Biyologlar bu kanserle ilk olarak 90ların sonlarında karşılaşmışlardı. Tümör, Canavarın yüzünde veya ağzının içinde büyüyor, 6 ay içinde de Canavar hayatını kaybediyor. İlk ölümler Tazmanya’nın doğusunda görülmüştü ve yıllar geçtikçe kanserin yayılım alanı batıya doğru genişledi.
Bilim adamları tümörlü hücreleri incelediklerinde şaşırtıcı bir sürpriz ile karşılaştılar. Her bir tümörden alınan DNAlar, tümörün geliştiği Tazmanya Canavarının DNAsı ile eşleşeceğine, diğer Canavarlardaki tümörlerle eşleşiyordu.
Bunun tek bir anlamı vardı: Kanser, bulaşıcıydı ve bir hayvandan diğerine kolayca geçiyordu!
Normalde kanser, canlılar arasında yayılım göstermez. Yani bulaşıcı değildir. Bir insanın tümörlü organlarından organ nakli yapılmış ve bu yüzden kanser olmuş olan insan vakası bile literatürde oldukça az. Doğada bulaşıcı olduğu bilinen diğer tek kanser türü ise köpeklerde bulunan bir kanser tipi.

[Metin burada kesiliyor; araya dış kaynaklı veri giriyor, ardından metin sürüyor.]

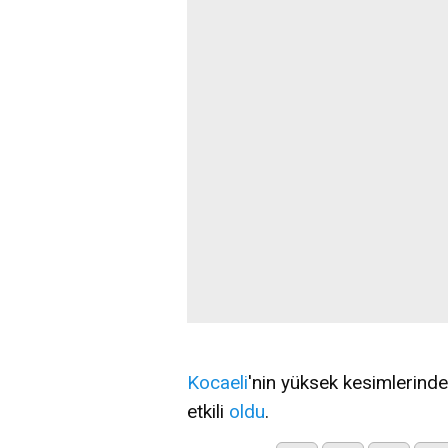
Kocaeli
'nin yüksek kesimlerind
etkili
oldu
.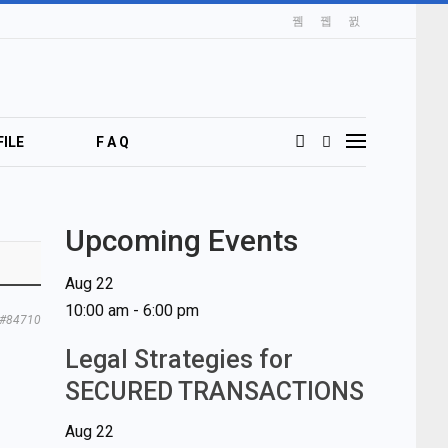
ILE
F A Q
Upcoming Events
Aug
22
10:00 am
-
6:00 pm
#84710
Legal Strategies for
SECURED TRANSACTIONS
Aug
22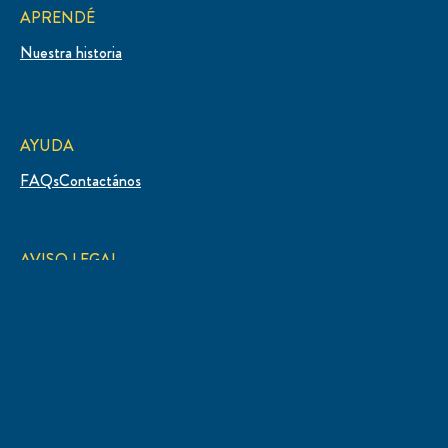
APRENDÉ
Nuestra historia
AYUDA
FAQs
Contactános
AVISO LEGAL
Mapa del sitio
Bases y condiciones
Aviso de Privacidad
Preferencias de cookies
UBICACIÓN
Argentina
Seleccioná tu país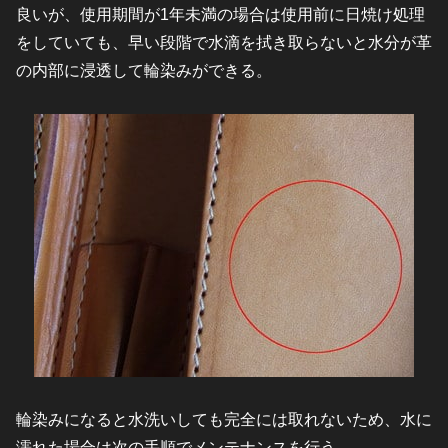
良いが、使用期間が1年未満の場合は使用前に日焼け処理
をしていても、早い段階で水滴を拭き取らないと水分が革
の内部に浸透して輪染みができる。
輪染みになると水洗いしても完全には取れないため、水に
濡れた場合は次の手順でメンテナンスを行う。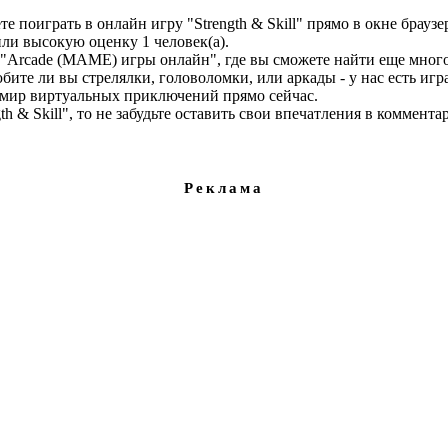
 поиграть в онлайн игру "Strength & Skill" прямо в окне браузе
вили высокую оценку
1
человек(а).
е "Arcade (MAME) игры онлайн", где вы сможете найти еще мног
ите ли вы стрелялки, головоломки, или аркады - у нас есть игр
 мир виртуальных приключений прямо сейчас.
h & Skill", то не забудьте оставить свои впечатления в коммента
Реклама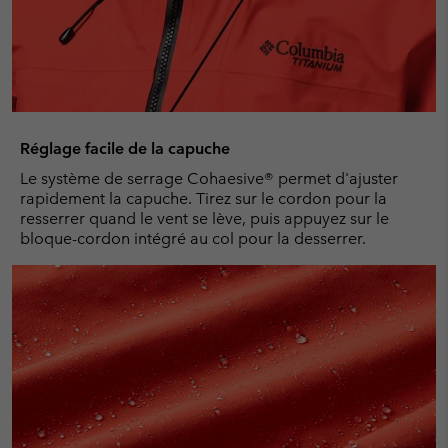
Réglage facile de la capuche
Le système de serrage Cohaesive® permet d'ajuster
rapidement la capuche. Tirez sur le cordon pour la
resserrer quand le vent se lève, puis appuyez sur le
bloque-cordon intégré au col pour la desserrer.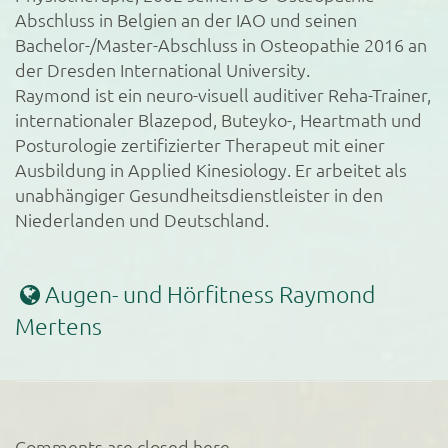
Abschluss in Belgien an der IAO und seinen
Bachelor-/Master-Abschluss in Osteopathie 2016 an
der Dresden International University.
Raymond ist ein neuro-visuell auditiver Reha-Trainer,
internationaler Blazepod, Buteyko-, Heartmath und
Posturologie zertifizierter Therapeut mit einer
Ausbildung in Applied Kinesiology. Er arbeitet als
unabhängiger Gesundheitsdienstleister in den
Niederlanden und Deutschland.
Augen- und Hörfitness Raymond
Mertens
Comments are closed here.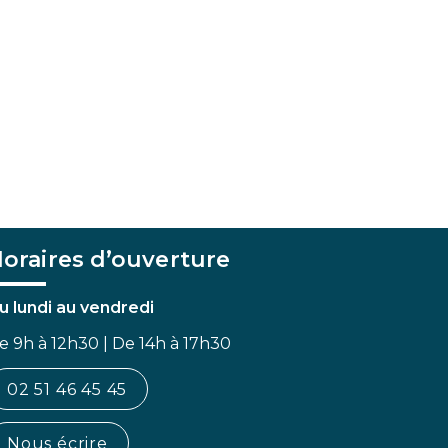
oraires d’ouverture
u lundi au vendredi
e 9h à 12h30 | De 14h à 17h30
02 51 46 45 45
Nous écrire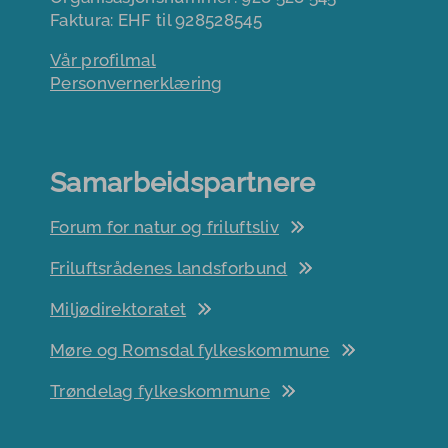
Faktura: EHF til 928528545
Vår profilmal
Personvernerklæring
Samarbeidspartnere
Forum for natur og friluftsliv
Friluftsrådenes landsforbund
Miljødirektoratet
Møre og Romsdal fylkeskommune
Trøndelag fylkeskommune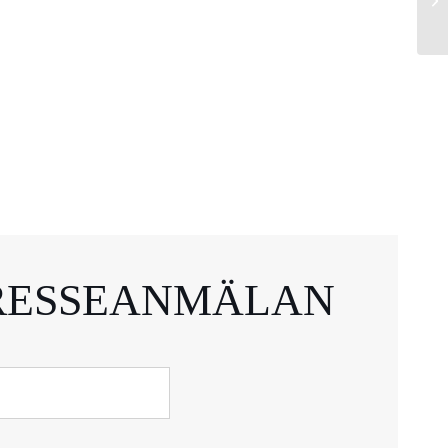
RESSEANMÄLAN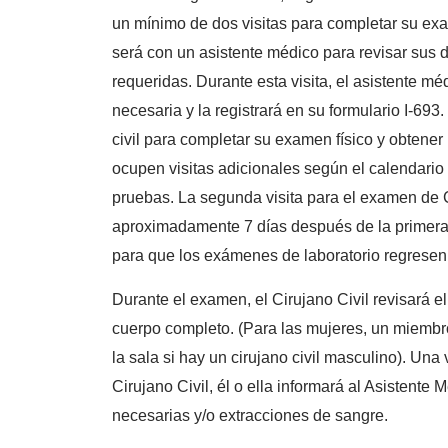
un mínimo de dos visitas para completar su exam
será con un asistente médico para revisar sus 
requeridas. Durante esta visita, el asistente m
necesaria y la registrará en su formulario I-693
civil para completar su examen físico y obtene
ocupen visitas adicionales según el calendario d
pruebas. La segunda visita para el examen de 
aproximadamente 7 días después de la primera v
para que los exámenes de laboratorio regresen
Durante el examen, el Cirujano Civil revisará el
cuerpo completo. (Para las mujeres, un miembr
la sala si hay un cirujano civil masculino). Una 
Cirujano Civil, él o ella informará al Asistente
necesarias y/o extracciones de sangre.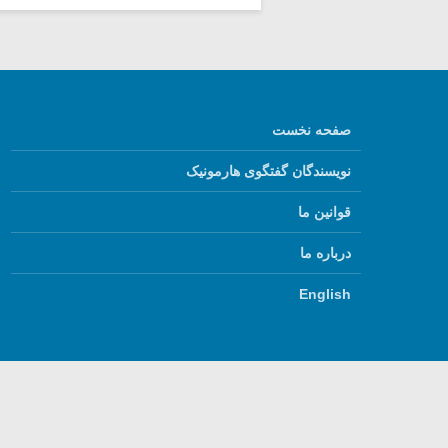
صفحه نخست
نویسندگان گفتگوی هارمونیک
قوانین ما
درباره ما
English
استفاده از مطالب گفتگ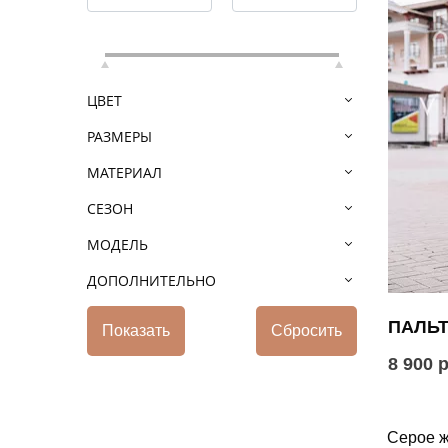
ЦВЕТ
РАЗМЕРЫ
МАТЕРИАЛ
СЕЗОН
МОДЕЛЬ
ДОПОЛНИТЕЛЬНО
ПАЛЬТ
8 900 
Серое ж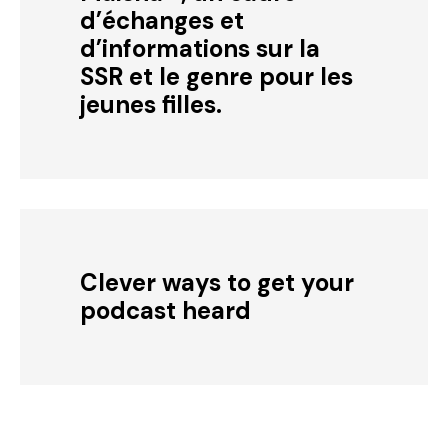
d’échanges et
d’informations sur la
SSR et le genre pour les
jeunes filles.
Clever ways to get your
podcast heard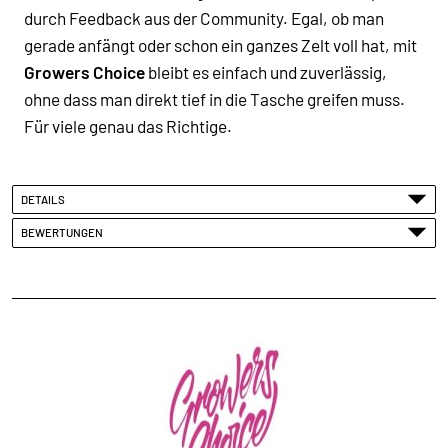
durch Feedback aus der Community. Egal, ob man
gerade anfängt oder schon ein ganzes Zelt voll hat, mit
Growers Choice
bleibt es einfach und zuverlässig,
ohne dass man direkt tief in die Tasche greifen muss.
Für viele genau das Richtige.
DETAILS
BEWERTUNGEN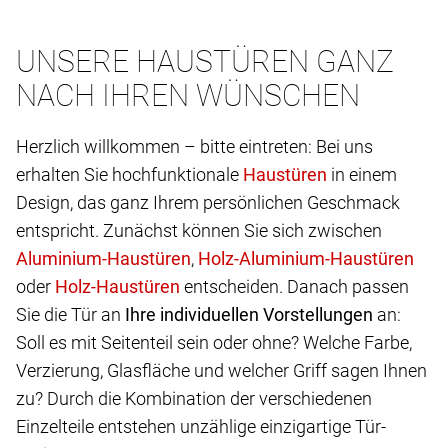
UNSERE HAUSTÜREN GANZ
NACH IHREN WÜNSCHEN
Herzlich willkommen – bitte eintreten: Bei uns
erhalten Sie hochfunktionale
in einem
Design, das ganz Ihrem persönlichen Geschmack
entspricht. Zunächst können Sie sich zwischen
,
oder
entscheiden. Danach passen
Sie die Tür an
Ihre individuellen Vorstellungen
an:
Soll es mit Seitenteil sein oder ohne? Welche Farbe,
Verzierung, Glasfläche und welcher Griff sagen Ihnen
zu? Durch die Kombination der verschiedenen
Einzelteile entstehen unzählige einzigartige Tür-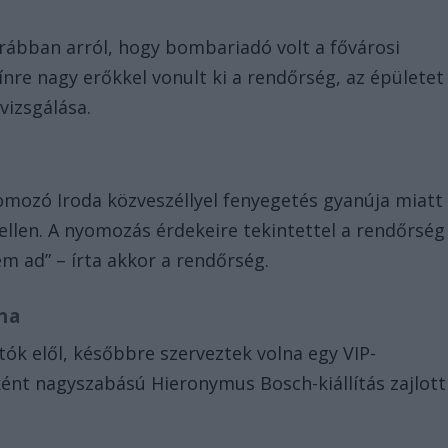
ábban arról, hogy bombariadó volt a fővárosi
re nagy erőkkel vonult ki a rendőrség, az épületet
vizsgálása.
mozó Iroda közveszéllyel fenyegetés gyanúja miatt
ellen. A nyomozás érdekeire tekintettel a rendőrség
em ad” – írta akkor a rendőrség.
lna
ók elől, későbbre szerveztek volna egy VIP-
nt nagyszabású Hieronymus Bosch-kiállítás zajlott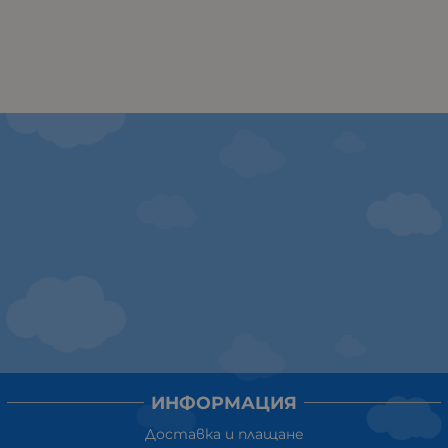
ИНФОРМАЦИЯ
Доставка и плащане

Kanserin hızlı yayılımının altında yatan sebep, Tazmanya Canavarları’nın tipik davranışları:
Tazmanya Canavarları sıklıkla birbirleriyle kavga ediyorlar ve bu kavgalar esnasında birbirlerinin yüzünü ısırıyorlar. Bu dövüşler esnasında Canavar bazen bir diğerinin tümörünü ısırabiliyor ve tümörlü hücreler saldıranın kan dolaşımına, oradan da yüzüne geçebiliyor. Bu sayede yüzünde bir tümör gelişiyor.
Normalde bir Tazmanya Canavarından alınan doku grefti diğer bir Tazmanya Canavarı’na nakledildiğinde, alıcı Tazmanya Canavarı’nda red reaksiyonu görülüyor. Yani Tazmanya Canavarları birbirlerinin dokularını yabancı olarak kabul ediyorlar.
Peki öyleyse niçin, diğer Tazmanya Canavarlarında gelişen bu kanserli hücreleri de yabancı olarak görüp öldürmüyorlar?
Bilim adamları, bunu kanser hücrelerinin kendilerini kamufle etme kabiliyetine bağlıyorlar.
Hükumet, hayvanat bahçelerinde ve hayvan barınaklarında 500’e yakın Tazmanya Canavarı’nı koruma altına aldı. Ancak bu hayvanların, yeniden tabiata bırakılamayacak kadar evcilleşme ihtimalleri var.
“Vahşi” Tazmanya Canavarlarının korunmasını amaçlayan Maria Adası Programı, bu açıdan büyük önem taşıyor.